Obviously that's quite a bit of churn, mostly in packages that, in
practice, have never been useful to run on the 2009-2010 plug computers
that seem to be the main use-case for armel.

Is armel a realistic candidate for being a Debian 12 release
architecture? It's already lacking other important packages like Firefox,
and if it ceased to be treated as a release architecture very soon,
then we wouldn't have to do all this work to coax GNOME into testing
despite armel.

Or, failing that, is it still the release team's position that all task
packages are required to be installable on all architectures, and that it
is preferable to have a task install the wrong things rather than have
it be uninstallable?
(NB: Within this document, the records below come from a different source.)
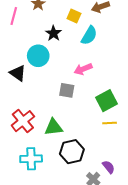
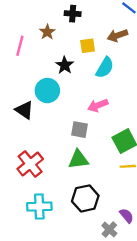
yellow square: (74, 16) -> (88, 46), turned -32
green triangle: (53, 127) -> (78, 159), moved

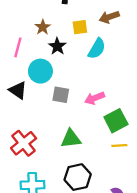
brown star: (47, 32) -> (43, 27), moved
pink line: (20, 46) -> (18, 47), moved
pink arrow: (98, 105) -> (95, 98), moved
gray square: (80, 130) -> (61, 95), moved

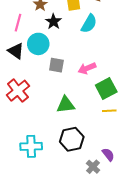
black triangle: (18, 90) -> (16, 51), moved
red cross: (24, 143) -> (18, 91), moved

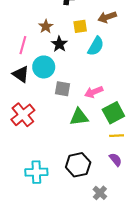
green triangle: (66, 105) -> (79, 117), moved
purple semicircle: (108, 154) -> (116, 160), moved

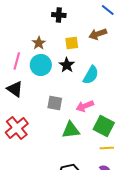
black star: (59, 44) -> (67, 65), moved
cyan semicircle: (96, 46) -> (91, 75), moved
cyan circle: (44, 67) -> (41, 65), moved
green square: (113, 113) -> (104, 126), turned -35

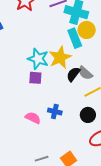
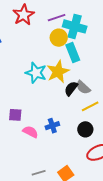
yellow circle: (87, 30) -> (59, 38), moved
purple square: (35, 78) -> (15, 115), moved
blue cross: (55, 111) -> (52, 126), turned -32

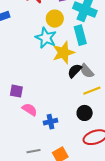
yellow circle: (59, 38) -> (55, 19), moved
cyan star: (36, 73) -> (46, 38), moved
blue cross: (52, 126) -> (51, 122), moved

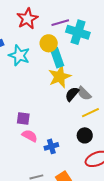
cyan rectangle: (80, 35) -> (57, 58), moved
cyan star: (46, 38) -> (19, 55), moved
purple square: (16, 91) -> (23, 119), moved

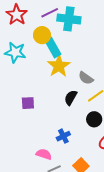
black semicircle: (72, 94) -> (71, 98), moved
purple square: (23, 119) -> (28, 103), moved
pink semicircle: (30, 136) -> (44, 154), moved

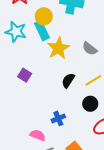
cyan rectangle: (53, 48) -> (42, 31), moved
gray semicircle: (86, 78) -> (90, 49), moved
purple square: (28, 103) -> (25, 75), moved, turned 32

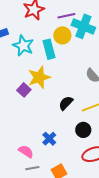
yellow circle: (44, 16) -> (62, 35), moved
yellow star: (58, 48) -> (39, 77), moved
blue cross: (58, 118) -> (49, 139), turned -32

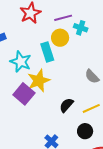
cyan cross: (83, 26) -> (81, 28), size x0.6
cyan star: (23, 46) -> (21, 62), moved
purple square: (24, 90) -> (24, 94), size x1.5

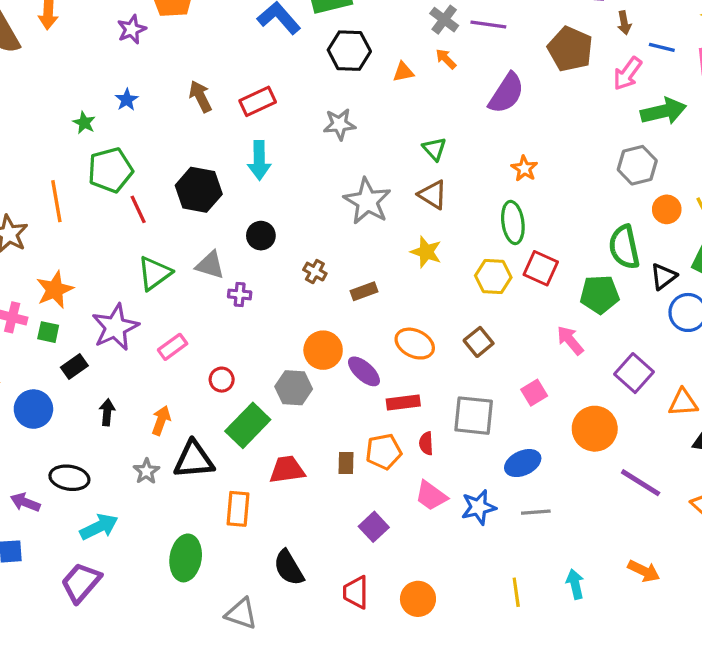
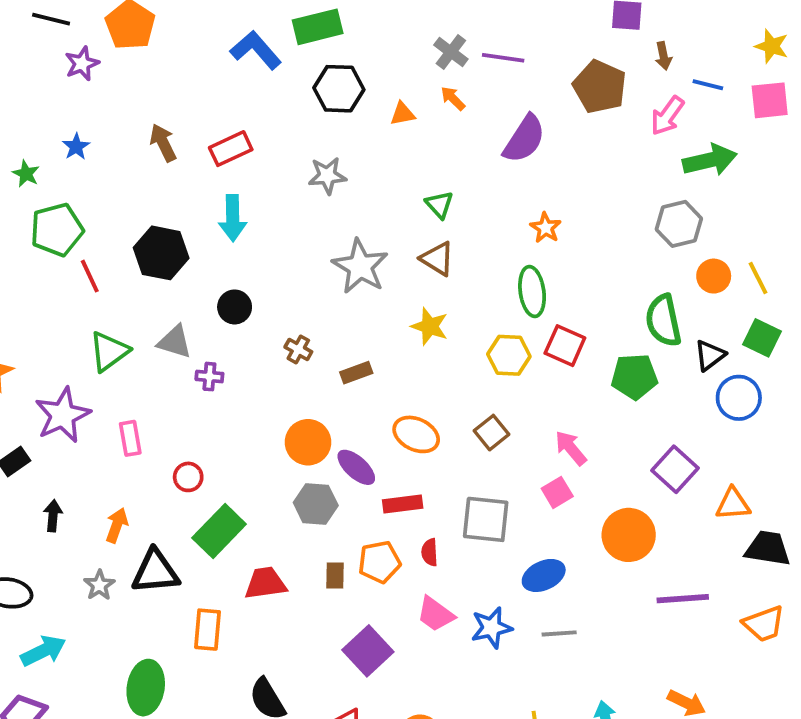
pink arrow: (570, 340) -> (571, 448), moved
pink rectangle: (173, 347) -> (130, 438), turned -64
gray hexagon: (294, 388) -> (316, 504), moved
purple line: (641, 483) -> (683, 599), turned -36
purple square: (374, 527) -> (368, 651), size x1.4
If we could have task-gnome-desktop and gnome-core
just be uninstallable on armel, and have the testing machinery accept
and ignore that, then that would seem more honest than having to modify
them like we did for s390x[1].

As with my previous work on mozjs + s390x, it is worth noting that I
am not an ARM porter or an ARM desktop user, my only armel machine is
no longer supported as of Debian 11 and was never able to run GNOME
in any case, and I have no special knowledge of mozjs. However, the
release-architecture constraints demand that someone sorts this out
before we can have a new GNOME release in testing, and I am someone, so
I'm doing my best. Anyone with useful knowledge of these architectures
and packages is very welcome to help!